雖然業內早有公認,王辛敬仍拒絕稱自己為修復師或修復大家,「我只是個裱畫匠,從傳統走來,一路埃塵,可能還殘存些保守思想。」

王辛敬:我只是個裱畫匠 從傳統走來


傳承

王辛敬受父親王家瑞影響踏入修復之門,一干就是39年。

家風使然,父親的言傳身教滲入血肉。至今想來,王辛敬仍敬畏有之,感慨有之。「父親教我做人比教我修復裝裱更多,人品、習性遠高於技藝等身。」在他的印象里,父親從不夸人,不怒自威,凜然、嚴厲。「我當學徒的時候,父親要求我要早到,擦案子、打掃、給師父們沏茶。老頭就每天在門口等著,監督我,即便卡著點來,都免不了挨呲兒。活兒有時候不經心,做得粗糙了,也是批評,不留情面。」又諄諄教導,「無論做什麼,不幹則已,干就干好。」

● ● ● ●

- 待解題目
根據原文,王辛敬是受誰影響而踏入修復之門的? 以下資料列無須參閱。

● ● ● ●

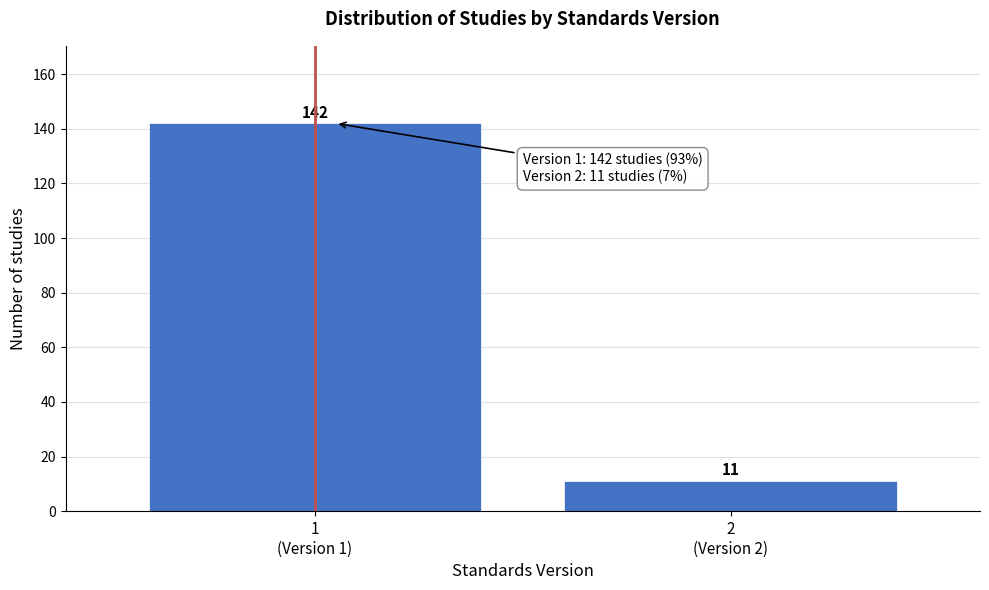

Reading left to right, what are all the values shown in this chart?

142	11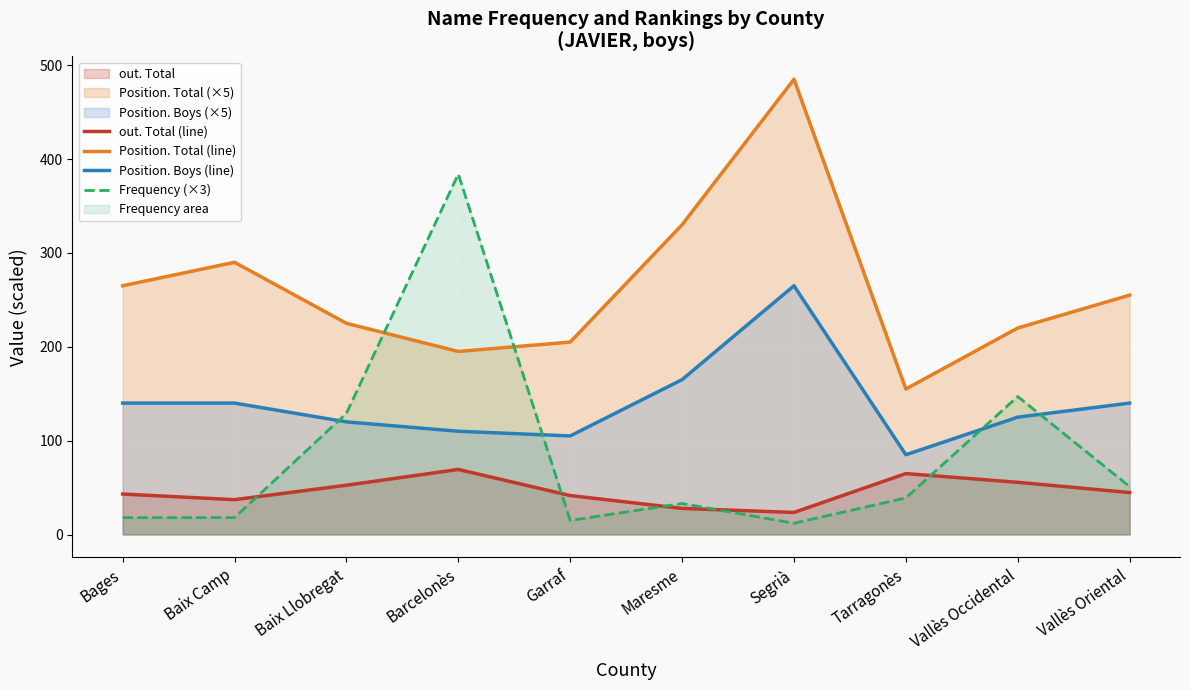

At which label does Frequency (×3) reach its peak?

Barcelonès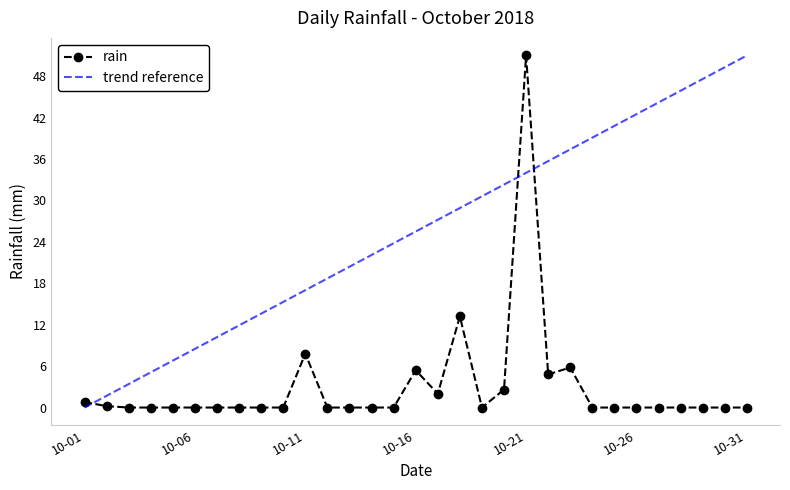

List the series in order of their overall mean, highest first.

trend reference, rain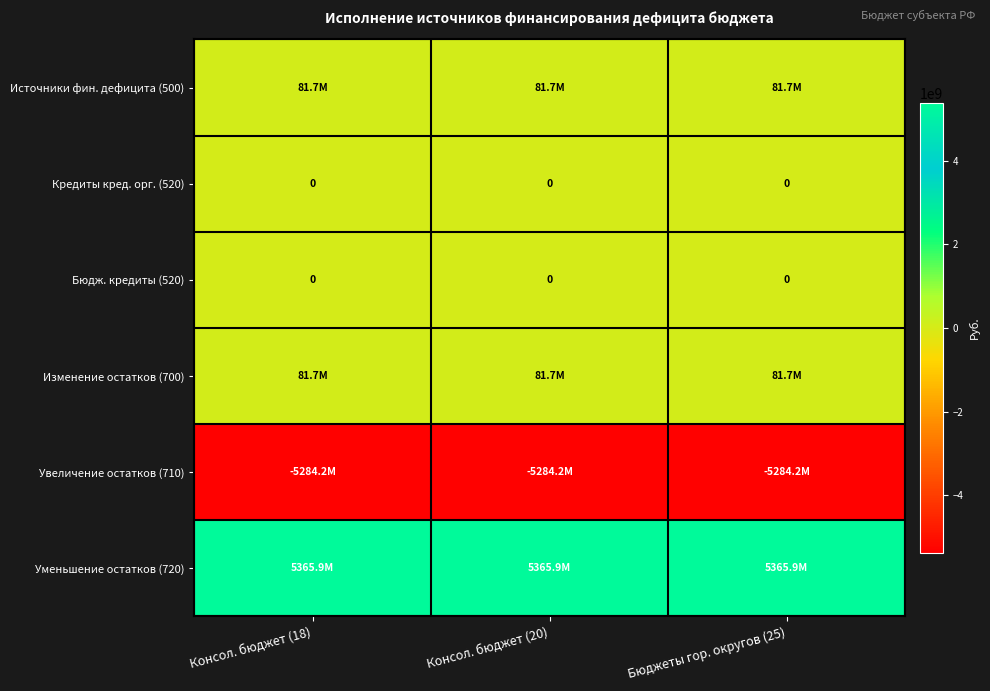

What value does the Источники фин. дефицита (500) series have at Бюджеты гор. округов (25)?

81726739.9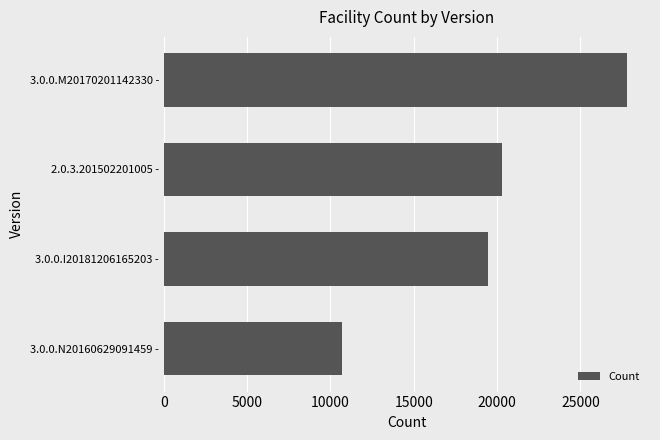

The chart shows a value of 18133 at 3.0.0.N20160629091459 -. True or false?

False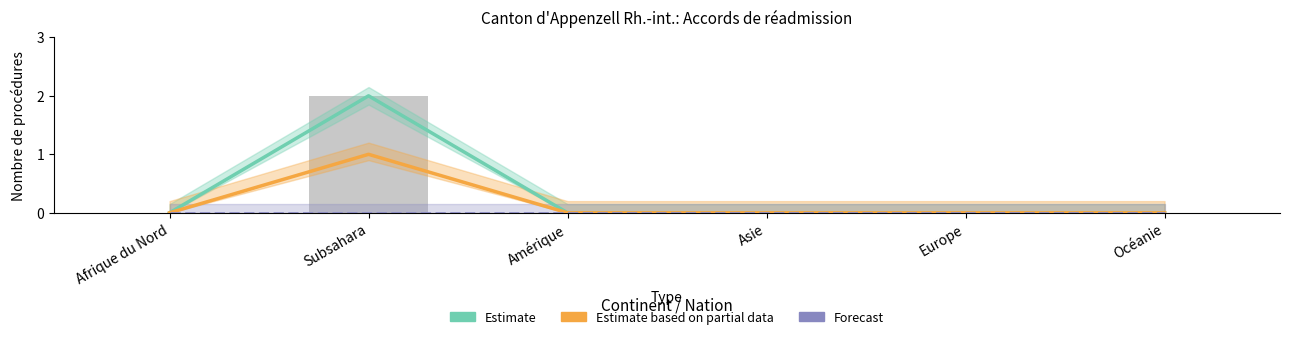

Where is Estimate based on partial data (Consentements Out) nearest to the value 0?

Afrique du Nord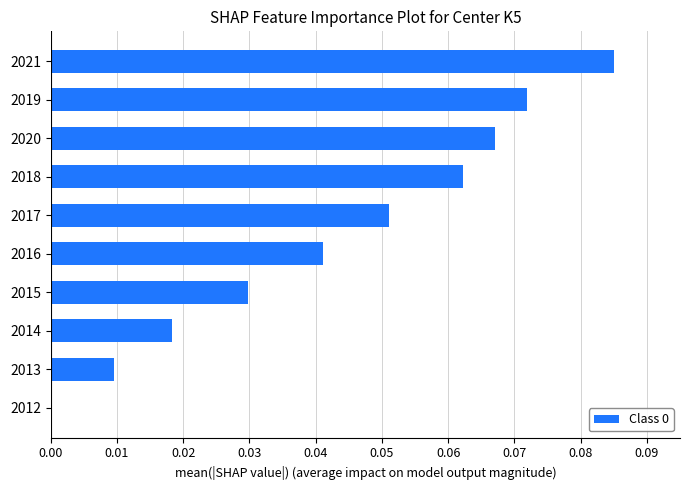

Which category has the highest value across all series?

2021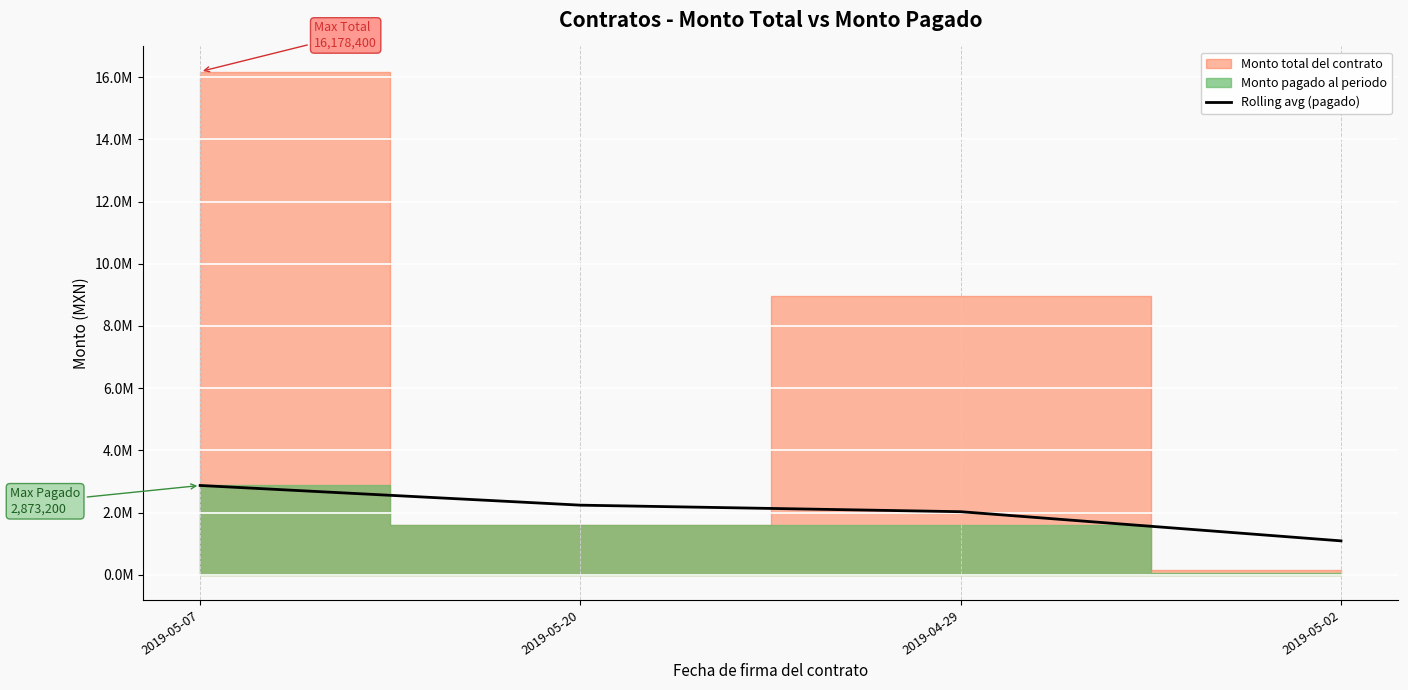

Which has a higher value, 2019-05-07 or 2019-05-20?

2019-05-07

● ● ● ●

- 作答內容
他受父親王家瑞的影響而踏入修復之門。